The treaty has become a solution in search of a problem.
Today, it is hard to imagine any entrepreneur investing capital sufficient to create a viable deep seabed mining operation. The underwater environment is forbidding, in ways potentially as challenging as space. The great depths, incredible pressure, and uneven seabed already make the creation of a workable, let alone an economical, mining operation extremely difficult. The Law of the Sea Treaty would only make it more so.
Losing access to the ocean floor’s plentiful resources could be costly, especially in the future as land-based supplies wane. Equally significant would be the cost of discouraging the development of technologies to explore and develop the seabed.
The Law of the Sea Treaty retains its coercive, collectivist philosophical underpinnings. It will have a negative impact on entrepreneurship even if no mining ever occurs. The worst principle is the declaration that all seabed resources are mankind’s “common heritage” under the control of a majority of the world’s nation states. American ratification would help validate some of these discredited collectivist principles.
Moreover, the treaty could set a bad regulatory precedent for the commercial development of space. Subjecting private space exploration and development to a similar regulatory system would discourage private ventures.

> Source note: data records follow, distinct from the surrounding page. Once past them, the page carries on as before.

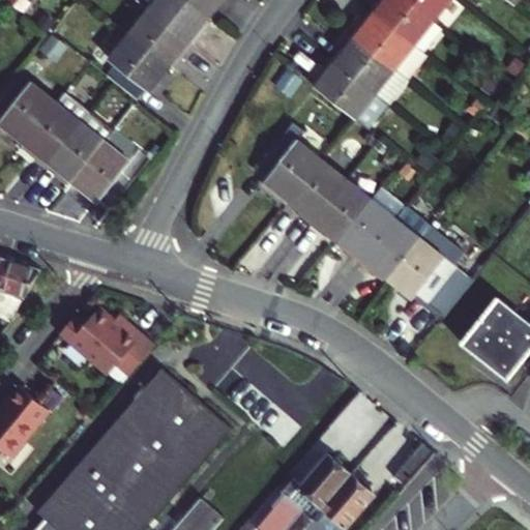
[(137,0),(148,9),(193,43),(204,30),(201,26),(208,17),(186,0),(137,0)]
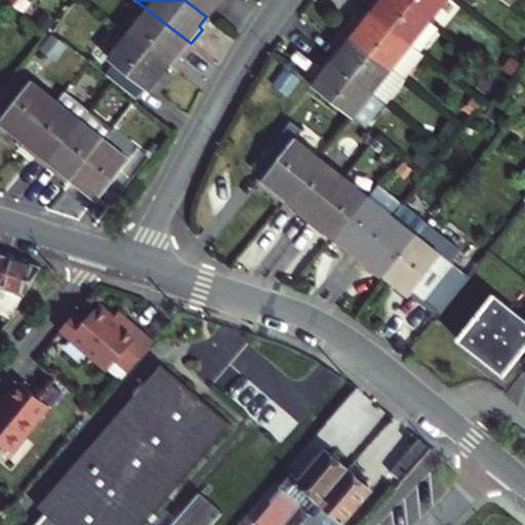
[(185,0),(206,16),(219,0),(185,0)]
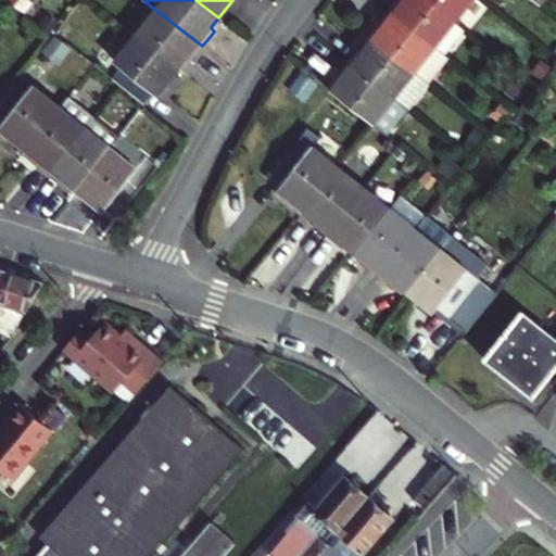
[(395,0),(389,9),(436,46),(456,21),(430,0),(395,0)]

By punishing entrepreneurship directed at transforming the great “frontiers” of the oceans and space, the Law of the Sea Treaty threatens potentially enormous losses well into the future.
A quarter of a century ago, President Reagan’s refusal to sign the Law of the Sea Treaty left some critics predicting chaos and combat on the high seas. Yet we have witnessed not one incident as a result of the failure to implement the treaty.
Biasing the process against economic development globally would have profound impacts on all peoples, and especially those in the poorest lands who most need the results of economic growth, international investment and trade, and globalization.
A secure economic environment would be particularly important for entrepreneurs entering high-risk investment fields, notably underwater and in space, where the viability of the very process, let alone the security of the expected profit, would be in doubt.
Contrary to the claims of treaty supporters, the 1994 revisions did not “fix” the agreement. LOST remains captive to its collectivist and redistributionist origins, it would still establish an unjust and unworkable seabed mining regime.
Arthur Clark, the famed author, once wrote a futurist book called The Deep Range which dealt with one scenario for the development of the oceans in the 21st Century. In his book, the oceans had largely been privatized with sonic underwater fences separating one “pasturage” from another. It was a productive world. Efforts are now underway to realize that creative institutional extension today and this offers a far more effective way of realizing the hopes of LOST’s proponents. It is indeed important that we no longer neglect the critical but now largely barren two-thirds of our planet. But that admirable goal should lead us to act hastily, to sacrifice a vastly superior approach simply to join a deeply flawed global consensus. America, following Reagan’s lead, should once again \ tell LOST proponents to get lost.
Thank you for your time and I look forward to your questions.